In celebration of the Society’s seventieth anniversary, a festive dinner and program for members and friends will be held at the Swedish American Museum (5211 N. Clark Street, Chicago). A special Swedish smörgåsbord dinner, catered by Tre Kronor Restaurant, will accompany a program of music, historical reflection, and recognition. The anniversary speaker is Dr. Dag Blanck, Professor of North American Studies at Uppsala University, Sweden, and longtime director of the Swenson Swedish Immigration Research Center at Augustana College in Rock Island, Illinois. A noted authority on immigration and relations between Sweden and the United States, he will discuss the question, “Where Do We Stand Today? The Changing Nature of Swedish-American History.” The reception begins at 6:30 p.m., followed by dinner at 7:00 p.m. The cost for the evening is $50.00 per person.

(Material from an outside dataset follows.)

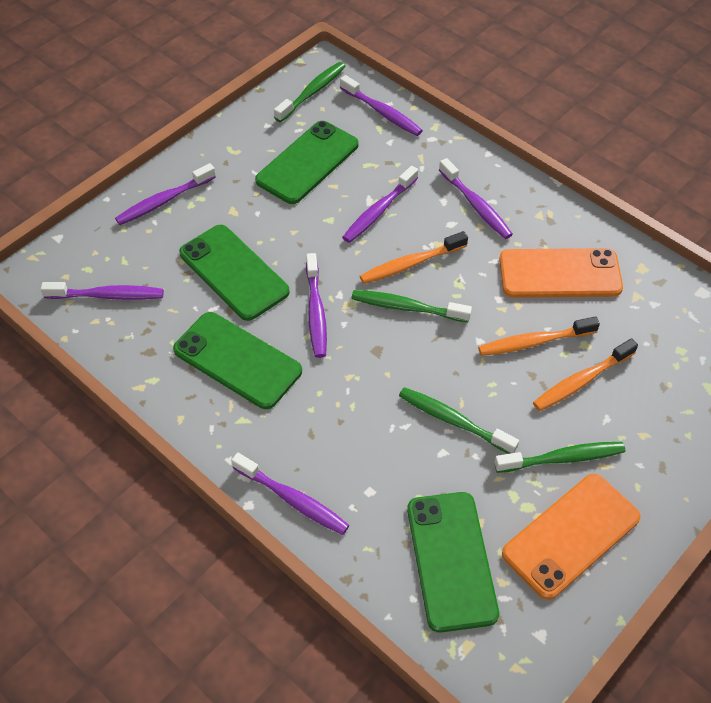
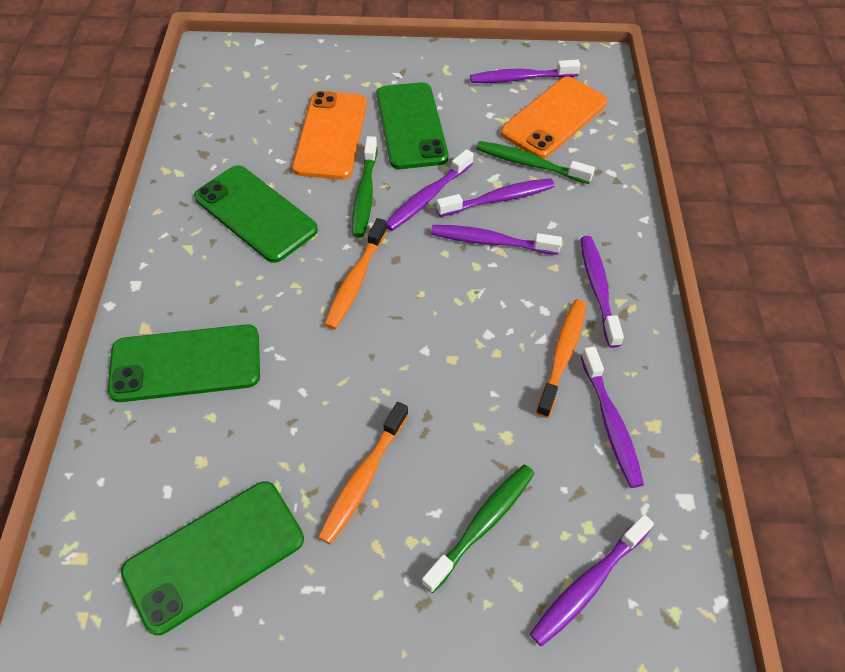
green toothbrush: [274,62,346,122] [351,290,472,322] [399,387,519,454] [494,442,625,473] = 4 -> [352,136,377,237] [421,464,535,593] [476,141,595,184] = 3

The evening events will be preceded by an afternoon program at the museum, co-sponsored by the Swedish American Museum, on the history of Swedish food culture, its relation to the time of mass immigration (1840-1930), and how family and communal traditions have been maintained and adapted over several generations by descendants of the pioneers. The well-known Swedish scholar and media authority Professor Richard Tellström will lecture and lead discussion on two themes: the history of Swedish food from medieval times to the present—with focus on the time of immigration; and the development of the smörgåsbord tradition in Swedish and American life—with reference to Chicago and the museum’s exhibit of its newly received collection from the Kungsholm Miniature Grand Opera Theatre and Restaurant in Chicago (1941-1971).
The afternoon event begins at 2:00 and concludes at 5:30 (including a coffee break hosted by the museum). This is a free event, but it does require registration.
Download the registration form here.
When: October 20, 2018
Where: Swedish American Museum, 5211 N. Clark Street, Chicago, IL
Cost: $50 per person for evening events (dinner included); afternoon presentations are free but still require pre-registration
Parking for the museum is available at the corner of Foster and Ashland, just one block away from the museum.